19 October 2021

Ask a Senior Healthcare Expert: COVID-19 and Senior Care Questions Answered

No segment of the population has been hit harder by COVID-19 than seniors, both in our communities and in senior care facilities. COVID-19 vaccine booster shots are now available for Pfizer-BioNTech vaccine recipients who meet certain criteria and understandably, people still have a lot of questions. It can be difficult to keep up with all of the information – and misinformation – available, so we talked to Geneva Board of Directors Member Ross Colt, MD, MBA, FAAP, COL (Ret.), USA to help set the record straight on COVID-19 and senior care.

Army Colonel (Ret.) Ross Colt, MD, MBA, FAAFP has served as the Medical Director for Gary and Mary West PACE, providing comprehensive medical and support services to seniors with chronic care needs since 2018. He is a family physician with more than two decades of full-spectrum clinical practice experience, including a deep background in academic medicine and leadership in managed care environments at the regional and national levels. As a Board Member, Dr. Colt ensures that Geneva achieves its mission to support the advancement of military medicine and equally creates a vision to attain greater potential in the years to come.


Question: Is it safe to have my loved ones in a nursing home in light of widespread COVID-19 outbreaks?

Answer: The decision to place a family member in a nursing home is never taken lightly. This is a highly individualized decision with many components and many complexities. Each individual’s medical condition, family support available, and services offered by the facility should all be considered. While the COVID-19 pandemic resulted in devastating outcomes in many skilled nursing facilities, seniors living in the community have also been greatly afflicted.
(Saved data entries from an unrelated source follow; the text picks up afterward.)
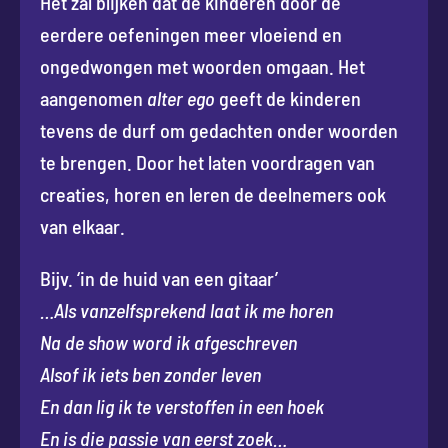
Het zal blijken dat de kinderen door de
eerdere oefeningen meer vloeiend en
ongedwongen met woorden omgaan. Het
aangenomen
alter ego
geeft de kinderen
tevens de durf om gedachten onder woorden
te brengen. Door het laten voordragen van
creaties, horen en leren de deelnemers ook
van elkaar.
Bijv. ‘in de huid van een gitaar’
…Als vanzelfsprekend laat ik me horen
Na de show word ik afgeschreven
Alsof ik iets ben zonder leven
En dan lig ik te verstoffen in een hoek
En is die passie van eerst zoek…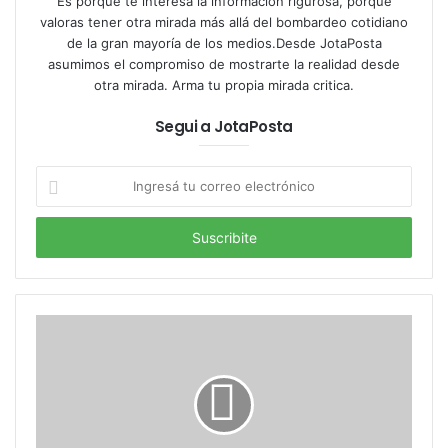
Es porque te interesa la información rigurosa, porque
valoras tener otra mirada más allá del bombardeo cotidiano
de la gran mayoría de los medios.Desde JotaPosta
asumimos el compromiso de mostrarte la realidad desde
otra mirada. Arma tu propia mirada critica.
Tags
arquitectura argentina
arquitectura Congreso
Segui a JotaPosta
Congreso 1906
Congreso Argentina
Congreso Buenos Aires
Congreso en imágenes
Congreso Nacional
Ingresá
Congreso Nacional historia secreta
Congreso Nacional JotaPosta
tu
correo
Congreso por dentro
cúpula Congreso
electrónico
datos Congreso Nacional
edificio del Congreso
edificio histórico Argentina
Historia Argentina
historia del Congreso
historia del poder legislativo
historia política argentina
monumentos argentinos
palacio legislativo
patrimonio nacional
recorrido virtual Congreso
secretos del Congreso
símbolo patrio
visitas guiadas Congreso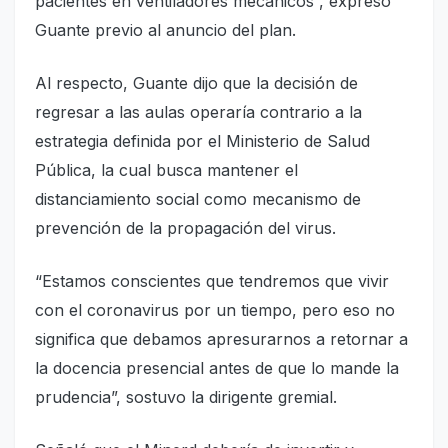
pacientes en ventiladores mecánicos”, expresó
Guante previo al anuncio del plan.
Al respecto, Guante dijo que la decisión de
regresar a las aulas operaría contrario a la
estrategia definida por el Ministerio de Salud
Pública, la cual busca mantener el
distanciamiento social como mecanismo de
prevención de la propagación del virus.
“Estamos conscientes que tendremos que vivir
con el coronavirus por un tiempo, pero eso no
significa que debamos apresurarnos a retornar a
la docencia presencial antes de que lo mande la
prudencia”, sostuvo la dirigente gremial.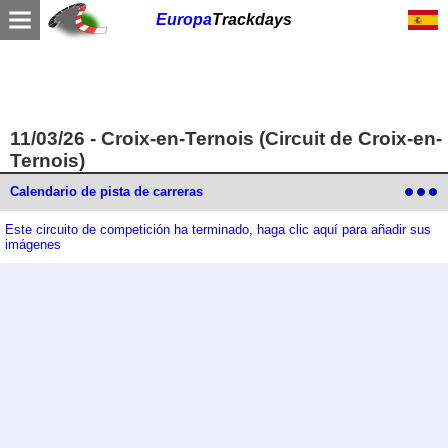
Europa
Trackdays
11/03/26 - Croix-en-Ternois (Circuit de Croix-en-
Ternois)
Calendario de pista de carreras
calendario del organizador
Este circuito de competición ha terminado, haga clic aquí para añadir sus
imágenes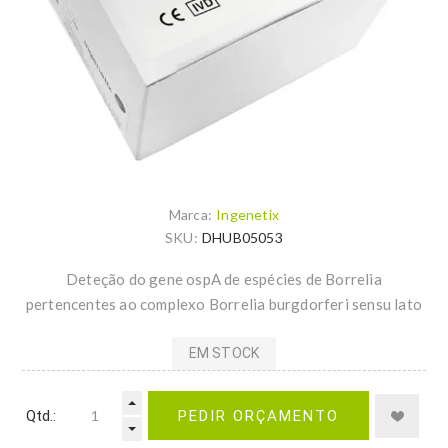
Marca:
Ingenetix
SKU:
DHUB05053
Deteção do gene ospA de espécies de Borrelia
pertencentes ao complexo Borrelia burgdorferi sensu lato
EM STOCK
Qtd.:
PEDIR ORÇAMENTO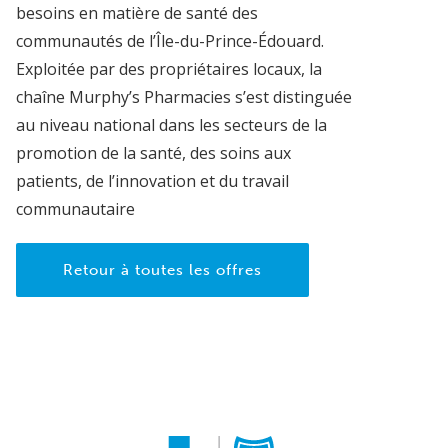
besoins en matière de santé des
communautés de l’Île-du-Prince-Édouard.
Exploitée par des propriétaires locaux, la
chaîne Murphy’s Pharmacies s’est distinguée
au niveau national dans les secteurs de la
promotion de la santé, des soins aux
patients, de l’innovation et du travail
communautaire
Retour à toutes les offres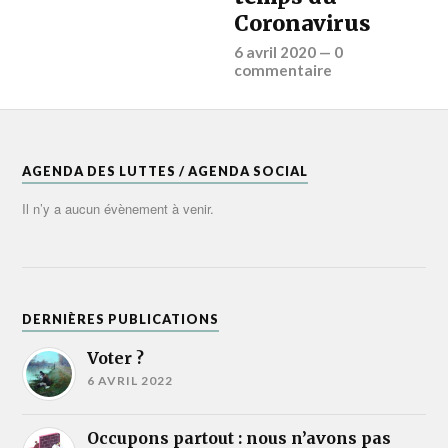
Coronavirus
6 avril 2020
—
0
commentaire
AGENDA DES LUTTES / AGENDA SOCIAL
Il n’y a aucun évènement à venir.
DERNIÈRES PUBLICATIONS
Voter ?
6 AVRIL 2022
Occupons partout : nous n’avons pas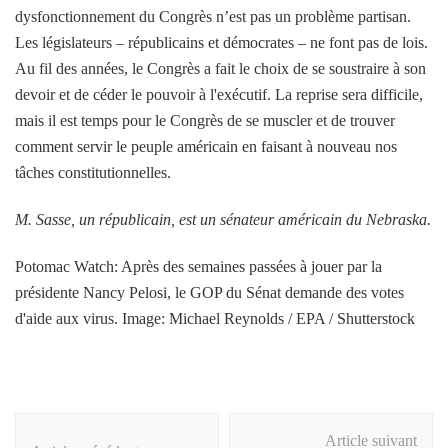
dysfonctionnement du Congrès n’est pas un problème partisan.
Les législateurs – républicains et démocrates – ne font pas de lois.
Au fil des années, le Congrès a fait le choix de se soustraire à son
devoir et de céder le pouvoir à l'exécutif. La reprise sera difficile,
mais il est temps pour le Congrès de se muscler et de trouver
comment servir le peuple américain en faisant à nouveau nos
tâches constitutionnelles.
M. Sasse, un républicain, est un sénateur américain du Nebraska.
Potomac Watch: Après des semaines passées à jouer par la
présidente Nancy Pelosi, le GOP du Sénat demande des votes
d'aide aux virus. Image: Michael Reynolds / EPA / Shutterstock
Navigation
Article suivant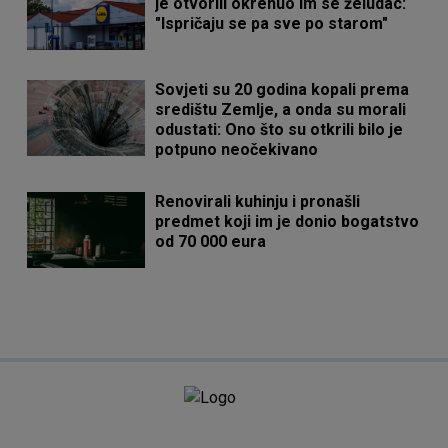
je otvorili okrenuo im se želudac:
"Ispričaju se pa sve po starom"
Sovjeti su 20 godina kopali prema
središtu Zemlje, a onda su morali
odustati: Ono što su otkrili bilo je
potpuno neočekivano
Renovirali kuhinju i pronašli
predmet koji im je donio bogatstvo
od 70 000 eura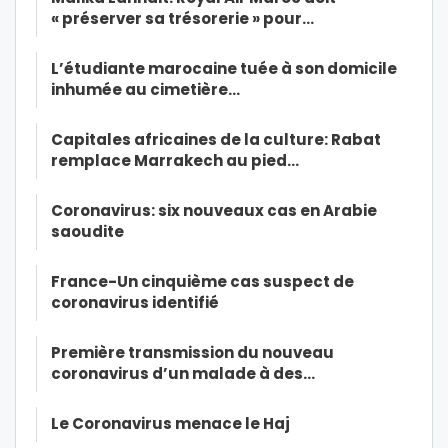
« préserver sa trésorerie » pour…
L’étudiante marocaine tuée à son domicile
inhumée au cimetière…
Capitales africaines de la culture: Rabat
remplace Marrakech au pied…
Coronavirus: six nouveaux cas en Arabie
saoudite
France-Un cinquième cas suspect de
coronavirus identifié
Première transmission du nouveau
coronavirus d’un malade à des…
Le Coronavirus menace le Haj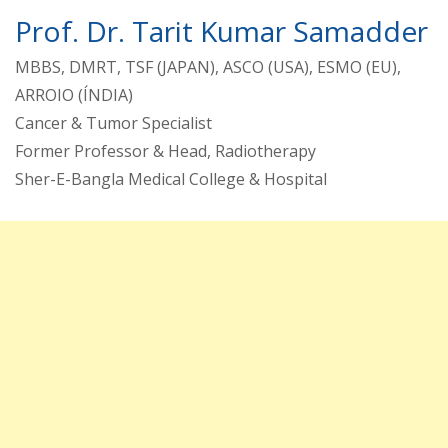
Prof. Dr. Tarit Kumar Samadder
MBBS, DMRT, TSF (JAPAN), ASCO (USA), ESMO (EU),
ARROIO (ÍNDIA)
Cancer & Tumor Specialist
Former Professor & Head, Radiotherapy
Sher-E-Bangla Medical College & Hospital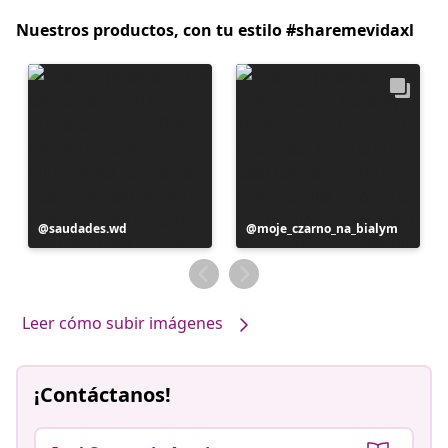
Nuestros productos, con tu estilo #sharemevidaxl
Publicación
saudades.wd
Publicación
moje_czarno_na_bialym
realizada
realizada
por
por
Leer cómo subir imágenes
¡Contáctanos!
A skilled nursing facility that is following the regulatory and public health guidelines for COVID-19 can continue to provide excellent care for a loved one that cannot be safely managed at home.

Question: How can I protect my loved ones from COVID-19 who are receiving nursing care?

Answer: The best protective measures from COVID-19 are also the simplest: proper handwashing, use of masks, and appropriate social distancing. All caregivers providing nursing care to patients should be using gloves and washing hands in between each patient. Masks should be worn at all times by caregivers in a health care facility and should be strongly considered in the home. Finally, evolving guidelines from public health authorities currently recommend that health care workers and home care providers should be vaccinated to protect both themselves and their patients from COVID-19.

Question: How important is it for elderly populations to receive a booster or third dose? What is the difference between a booster and a third dose?

Answer: While new scientific data is being made available on a rolling basis, our current understanding is that the protective immunity provided by the COVID-19 immunizations wanes over time. The risk of severe illness from COVID-19 leading to hospitalization or death increases with age. Current CDC guidelines recommend that people aged 65 years and older and adults 50–64 years with underlying medical conditions should get a booster shot of Pfizer-BioNTech vaccine.

A booster shot is for people who had an adequate initial immune response to the vaccine, but whose immune response may have weakened over time. An additional dose is for people who may not have developed a strong enough immune response from the first two doses, such as in people who are immunosuppressed.

Question: Do the benefits of a booster or third dose outweigh the risk, particularly in these more fragile populations?

Answer: Based upon the recommendations of the CDC and other public health authorities, the benefits of receiving a booster or third dose outweigh the risk in these more fragile populations.